Sie umschlang mich. Und dann ertönten Rufe. Ich hielt sie fest, und wir lauschten. Die Rufe kamen aus dem Lager, und ich erkannte durch die Bäume, wie Männer an den Feuern vorbei auf die Straße zuliefen. «Ärger», sagte ich, drückte ihre Hand und rannte mit ihr zum Kloster, wo Clapa und die Wachen mit gezogenen Schwertern standen. Ich schob Gisela zur Klostertür und zog Schlangenhauch aus der Schwertscheide.

Aber es gab keinen Ärger. Nicht für uns jedenfalls. Bei den Neuankömmlingen, die vom Licht unserer Feuer angezogen worden waren, handelte es sich um drei Männer. Einer von ihnen war schwer verwundet, und sie brachten Neuigkeiten mit. Innerhalb kürzester Zeit war die kleine Klosterkirche hell erleuchtet, und die Priester und Mönche sangen Gottes Lob, und was die drei Männer aus dem Norden berichteten, verbreitete sich in Windeseile im gesamten Lager, sodass diejenigen, die gerade erst aufgewacht waren, zum Kloster liefen, um die Nachricht noch einmal zu hören und sich versichern zu lassen, dass sie auch stimmte.

«Gott hat ein Wunder bewirkt!», rief Hrothweard in die Menge. Er war über eine Leiter auf das Dach des Klosters gestiegen. Es war dunkel, doch einige Leute hatten Fackeln mitgebracht, und in ihrem Licht sah Hrothweard riesig groß aus. Er erhob die Arme, um die Menge zum Schweigen zu bringen.
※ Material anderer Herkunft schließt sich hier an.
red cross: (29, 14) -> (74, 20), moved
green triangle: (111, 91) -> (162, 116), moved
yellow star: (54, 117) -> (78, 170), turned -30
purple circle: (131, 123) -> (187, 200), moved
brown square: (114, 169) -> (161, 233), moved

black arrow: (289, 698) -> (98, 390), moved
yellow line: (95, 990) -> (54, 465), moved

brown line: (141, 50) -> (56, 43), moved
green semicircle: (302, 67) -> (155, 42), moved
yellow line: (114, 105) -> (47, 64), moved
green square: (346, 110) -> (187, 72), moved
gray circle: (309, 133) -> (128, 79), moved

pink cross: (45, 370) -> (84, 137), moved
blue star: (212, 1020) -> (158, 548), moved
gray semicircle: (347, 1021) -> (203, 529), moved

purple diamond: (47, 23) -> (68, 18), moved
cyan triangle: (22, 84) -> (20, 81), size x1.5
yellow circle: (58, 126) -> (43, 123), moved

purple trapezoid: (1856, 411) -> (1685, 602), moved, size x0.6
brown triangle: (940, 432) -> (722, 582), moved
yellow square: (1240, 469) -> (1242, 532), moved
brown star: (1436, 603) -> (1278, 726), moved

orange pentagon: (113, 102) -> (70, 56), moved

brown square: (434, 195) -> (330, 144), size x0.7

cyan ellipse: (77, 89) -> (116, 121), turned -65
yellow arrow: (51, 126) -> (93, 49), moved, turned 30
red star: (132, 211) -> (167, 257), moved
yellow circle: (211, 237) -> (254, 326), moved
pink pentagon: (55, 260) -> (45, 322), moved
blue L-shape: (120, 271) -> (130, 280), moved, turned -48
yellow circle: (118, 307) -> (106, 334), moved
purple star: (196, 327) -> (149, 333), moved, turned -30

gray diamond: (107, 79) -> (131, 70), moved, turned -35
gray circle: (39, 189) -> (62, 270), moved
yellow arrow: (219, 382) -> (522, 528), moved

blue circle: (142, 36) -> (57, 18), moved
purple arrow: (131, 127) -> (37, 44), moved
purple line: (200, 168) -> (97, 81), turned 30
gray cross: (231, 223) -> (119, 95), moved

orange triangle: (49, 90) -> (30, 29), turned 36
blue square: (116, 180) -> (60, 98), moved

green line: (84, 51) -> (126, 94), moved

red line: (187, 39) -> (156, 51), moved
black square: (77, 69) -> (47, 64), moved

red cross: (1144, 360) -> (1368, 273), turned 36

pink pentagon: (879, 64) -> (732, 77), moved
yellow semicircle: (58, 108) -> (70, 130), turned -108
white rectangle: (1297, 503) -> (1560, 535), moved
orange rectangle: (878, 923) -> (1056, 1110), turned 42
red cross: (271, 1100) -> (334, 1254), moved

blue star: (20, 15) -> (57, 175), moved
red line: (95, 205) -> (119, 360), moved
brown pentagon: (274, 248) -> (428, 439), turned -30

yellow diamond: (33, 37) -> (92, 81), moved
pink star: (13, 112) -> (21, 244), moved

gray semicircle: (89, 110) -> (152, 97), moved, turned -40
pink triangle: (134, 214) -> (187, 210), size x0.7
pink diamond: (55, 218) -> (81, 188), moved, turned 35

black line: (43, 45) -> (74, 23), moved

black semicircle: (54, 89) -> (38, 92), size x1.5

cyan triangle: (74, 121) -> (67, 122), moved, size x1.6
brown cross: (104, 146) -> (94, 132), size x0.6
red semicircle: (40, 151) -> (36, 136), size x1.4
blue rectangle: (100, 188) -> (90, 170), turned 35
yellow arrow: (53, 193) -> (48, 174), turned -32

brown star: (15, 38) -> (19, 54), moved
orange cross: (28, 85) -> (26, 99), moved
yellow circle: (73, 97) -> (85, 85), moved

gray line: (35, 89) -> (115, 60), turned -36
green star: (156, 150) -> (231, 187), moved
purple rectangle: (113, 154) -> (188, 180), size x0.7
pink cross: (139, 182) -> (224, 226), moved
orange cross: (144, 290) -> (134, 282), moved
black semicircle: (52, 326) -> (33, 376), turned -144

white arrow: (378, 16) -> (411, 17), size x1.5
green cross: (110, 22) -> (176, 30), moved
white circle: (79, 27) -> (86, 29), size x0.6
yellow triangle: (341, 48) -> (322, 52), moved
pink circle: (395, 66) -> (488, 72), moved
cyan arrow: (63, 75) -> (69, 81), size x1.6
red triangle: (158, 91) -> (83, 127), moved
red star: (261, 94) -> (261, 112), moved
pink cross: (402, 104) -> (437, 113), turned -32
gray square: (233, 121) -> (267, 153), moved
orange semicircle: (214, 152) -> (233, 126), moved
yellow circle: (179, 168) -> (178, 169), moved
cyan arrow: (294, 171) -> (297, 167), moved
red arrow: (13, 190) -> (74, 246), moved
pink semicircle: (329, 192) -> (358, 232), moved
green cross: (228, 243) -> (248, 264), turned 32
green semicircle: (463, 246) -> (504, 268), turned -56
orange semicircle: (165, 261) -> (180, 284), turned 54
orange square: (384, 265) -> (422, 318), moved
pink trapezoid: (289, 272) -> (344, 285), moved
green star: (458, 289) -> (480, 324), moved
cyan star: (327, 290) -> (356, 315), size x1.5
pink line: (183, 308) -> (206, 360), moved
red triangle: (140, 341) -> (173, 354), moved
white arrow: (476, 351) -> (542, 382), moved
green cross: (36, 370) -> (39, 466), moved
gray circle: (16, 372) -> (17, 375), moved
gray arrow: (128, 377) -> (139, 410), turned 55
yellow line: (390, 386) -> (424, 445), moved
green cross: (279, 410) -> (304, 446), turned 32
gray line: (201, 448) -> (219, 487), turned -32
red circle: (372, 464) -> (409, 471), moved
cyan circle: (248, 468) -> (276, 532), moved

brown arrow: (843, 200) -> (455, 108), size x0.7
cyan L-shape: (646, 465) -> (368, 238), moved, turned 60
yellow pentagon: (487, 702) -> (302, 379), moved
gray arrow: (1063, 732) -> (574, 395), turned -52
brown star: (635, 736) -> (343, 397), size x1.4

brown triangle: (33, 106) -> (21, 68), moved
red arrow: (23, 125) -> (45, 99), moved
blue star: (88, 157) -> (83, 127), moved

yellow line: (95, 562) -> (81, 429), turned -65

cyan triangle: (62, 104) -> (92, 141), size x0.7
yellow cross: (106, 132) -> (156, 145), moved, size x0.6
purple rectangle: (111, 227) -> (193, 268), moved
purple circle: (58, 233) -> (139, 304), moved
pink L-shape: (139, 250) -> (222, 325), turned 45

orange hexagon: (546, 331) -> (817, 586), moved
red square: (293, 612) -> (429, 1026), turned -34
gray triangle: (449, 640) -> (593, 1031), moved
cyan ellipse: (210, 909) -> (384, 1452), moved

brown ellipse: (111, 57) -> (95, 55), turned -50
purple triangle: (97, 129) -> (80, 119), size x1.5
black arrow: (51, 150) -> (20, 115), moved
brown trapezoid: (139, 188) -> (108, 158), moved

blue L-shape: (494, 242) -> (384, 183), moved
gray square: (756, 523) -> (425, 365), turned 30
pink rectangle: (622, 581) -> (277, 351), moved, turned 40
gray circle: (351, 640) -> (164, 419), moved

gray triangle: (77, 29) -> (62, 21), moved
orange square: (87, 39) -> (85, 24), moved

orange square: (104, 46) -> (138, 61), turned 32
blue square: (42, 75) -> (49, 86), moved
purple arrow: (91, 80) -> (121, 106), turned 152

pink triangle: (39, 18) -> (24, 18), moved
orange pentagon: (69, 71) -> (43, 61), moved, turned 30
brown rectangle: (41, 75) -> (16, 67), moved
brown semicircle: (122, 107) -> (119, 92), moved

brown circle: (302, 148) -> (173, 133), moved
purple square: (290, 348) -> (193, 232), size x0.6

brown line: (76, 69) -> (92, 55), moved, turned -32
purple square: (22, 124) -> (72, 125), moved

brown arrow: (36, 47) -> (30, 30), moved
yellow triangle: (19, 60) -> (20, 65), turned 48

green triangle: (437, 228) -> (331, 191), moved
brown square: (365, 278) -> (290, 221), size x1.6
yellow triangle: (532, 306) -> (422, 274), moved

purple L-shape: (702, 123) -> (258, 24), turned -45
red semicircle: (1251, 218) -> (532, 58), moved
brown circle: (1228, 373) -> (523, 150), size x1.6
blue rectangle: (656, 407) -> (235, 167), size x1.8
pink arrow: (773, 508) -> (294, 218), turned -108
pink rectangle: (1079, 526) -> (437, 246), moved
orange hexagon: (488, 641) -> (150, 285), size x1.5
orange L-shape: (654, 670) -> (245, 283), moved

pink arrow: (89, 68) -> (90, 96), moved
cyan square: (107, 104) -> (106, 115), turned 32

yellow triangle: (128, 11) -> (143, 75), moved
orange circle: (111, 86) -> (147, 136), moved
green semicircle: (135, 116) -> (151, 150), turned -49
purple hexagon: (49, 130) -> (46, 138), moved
Dann ließ er sie warten, blickte hinunter in die Gesichter, die zu ihm aufschauten, und hinter ihm erklang der feierliche Gesang der Mönche, und irgendwo im Dunkel rief eine Eule, und da ballte Hrothweard die Fäuste |164|und reckte sich noch höher, als könne er den mondüberglänzten Himmel erreichen. «Ivarr ist geschlagen!», rief er endlich. «Lob sei Gott und allen Heiligen, der Tyrann Ivarr ist geschlagen! Er hat sein Heer verloren!»

Und die Leute von Haliwerfolkland, die den Kampf mit dem mächtigen Ivarr gefürchtet hatten, jubelten, bis sie heiser waren, weil das größte Hindernis für Guthreds Herrschaft in Northumbrien einfach so verschwunden war. Nun konnte er sich wahrhaftig König nennen, und das tat er auch. König Guthred.